**Data extracts**
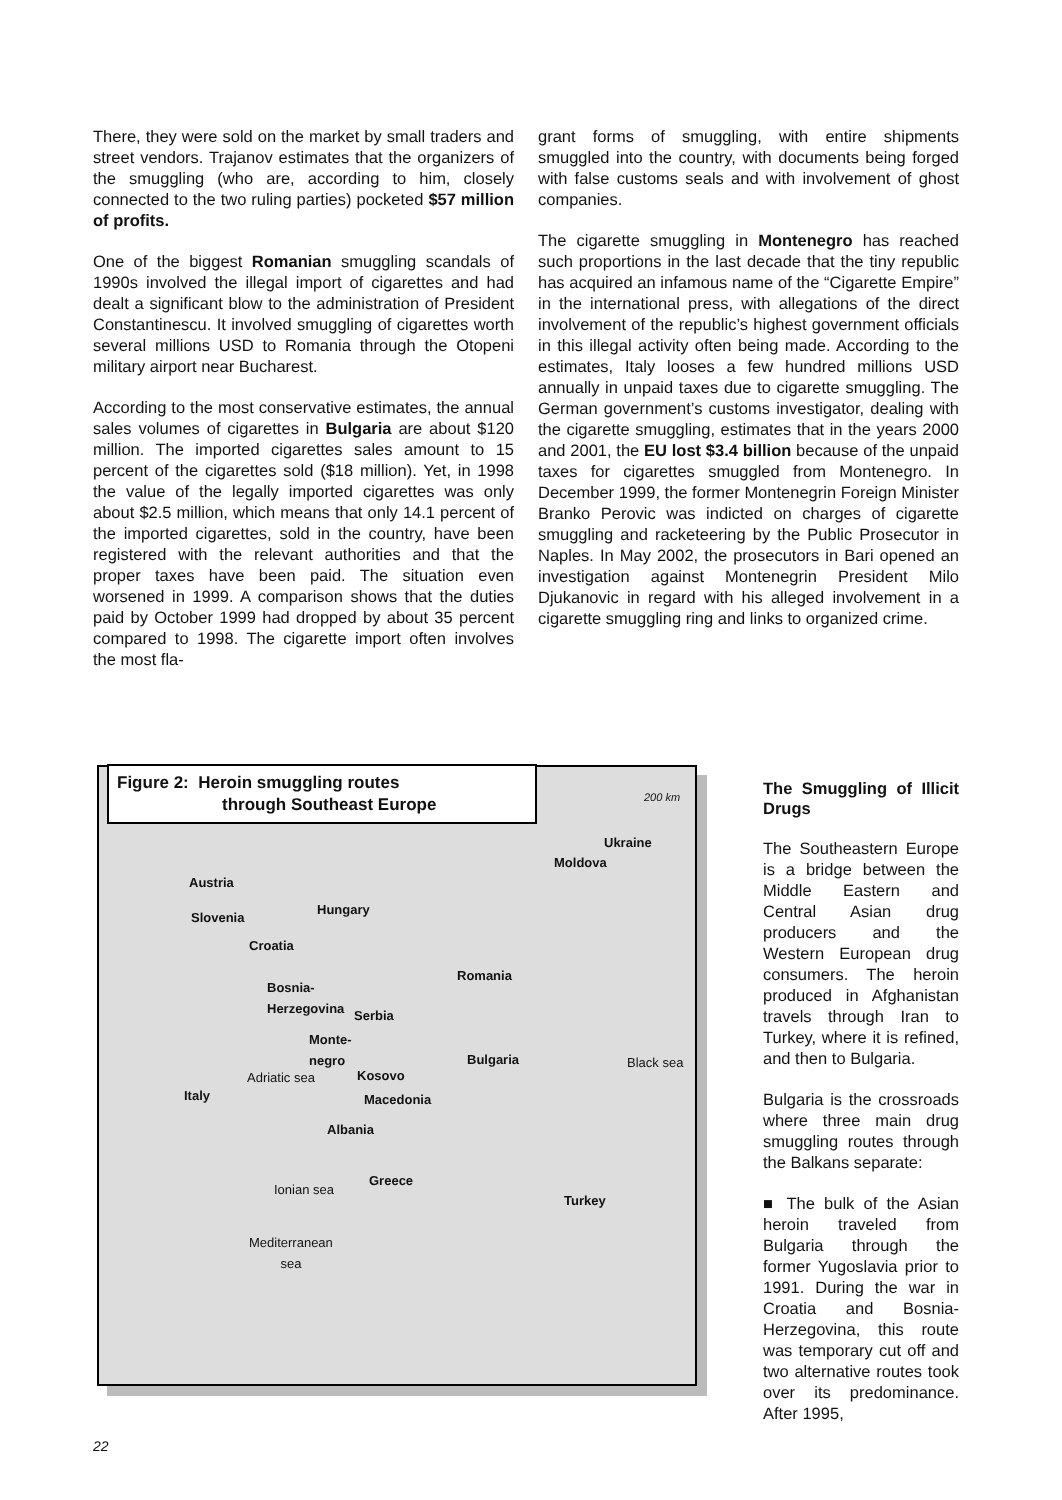There, they were sold on the market by small traders and street vendors. Trajanov estimates that the organizers of the smuggling (who are, according to him, closely connected to the two ruling parties) pocketed $57 million of profits.
One of the biggest Romanian smuggling scandals of 1990s involved the illegal import of cigarettes and had dealt a significant blow to the administration of President Constantinescu. It involved smuggling of cigarettes worth several millions USD to Romania through the Otopeni military airport near Bucharest.
According to the most conservative estimates, the annual sales volumes of cigarettes in Bulgaria are about $120 million. The imported cigarettes sales amount to 15 percent of the cigarettes sold ($18 million). Yet, in 1998 the value of the legally imported cigarettes was only about $2.5 million, which means that only 14.1 percent of the imported cigarettes, sold in the country, have been registered with the relevant authorities and that the proper taxes have been paid. The situation even worsened in 1999. A comparison shows that the duties paid by October 1999 had dropped by about 35 percent compared to 1998. The cigarette import often involves the most fla-
grant forms of smuggling, with entire shipments smuggled into the country, with documents being forged with false customs seals and with involvement of ghost companies.
The cigarette smuggling in Montenegro has reached such proportions in the last decade that the tiny republic has acquired an infamous name of the “Cigarette Empire” in the international press, with allegations of the direct involvement of the republic’s highest government officials in this illegal activity often being made. According to the estimates, Italy looses a few hundred millions USD annually in unpaid taxes due to cigarette smuggling. The German government’s customs investigator, dealing with the cigarette smuggling, estimates that in the years 2000 and 2001, the EU lost $3.4 billion because of the unpaid taxes for cigarettes smuggled from Montenegro. In December 1999, the former Montenegrin Foreign Minister Branko Perovic was indicted on charges of cigarette smuggling and racketeering by the Public Prosecutor in Naples. In May 2002, the prosecutors in Bari opened an investigation against Montenegrin President Milo Djukanovic in regard with his alleged involvement in a cigarette smuggling ring and links to organized crime.
Figure 2: Heroin smuggling routes
through Southeast Europe
200 km
Ukraine
Moldova
Austria
Hungary
Slovenia
Croatia
Romania
Bosnia-
Herzegovina
Serbia
Monte-
negro
Bulgaria Black sea
Kosovo
Adriatic sea
Italy Macedonia
Albania
Greece
Turkey
Ionian sea
Mediterranean
sea
The Smuggling of Illicit Drugs
The Southeastern Europe is a bridge between the Middle Eastern and Central Asian drug producers and the Western European drug consumers. The heroin produced in Afghanistan travels through Iran to Turkey, where it is refined, and then to Bulgaria.
Bulgaria is the crossroads where three main drug smuggling routes through the Balkans separate:
■ The bulk of the Asian heroin traveled from Bulgaria through the former Yugoslavia prior to 1991. During the war in Croatia and Bosnia-Herzegovina, this route was temporary cut off and two alternative routes took over its predominance. After 1995,
22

**Required work**
Collect each line above holding the string "Romania".

**Written answer**
One of the biggest Romanian smuggling scandals of 1990s involved the illegal import of cigarettes and had dealt a significant blow to the administration of President Constantinescu. It involved smuggling of cigarettes worth several millions USD to Romania through the Otopeni military airport near Bucharest.
Romania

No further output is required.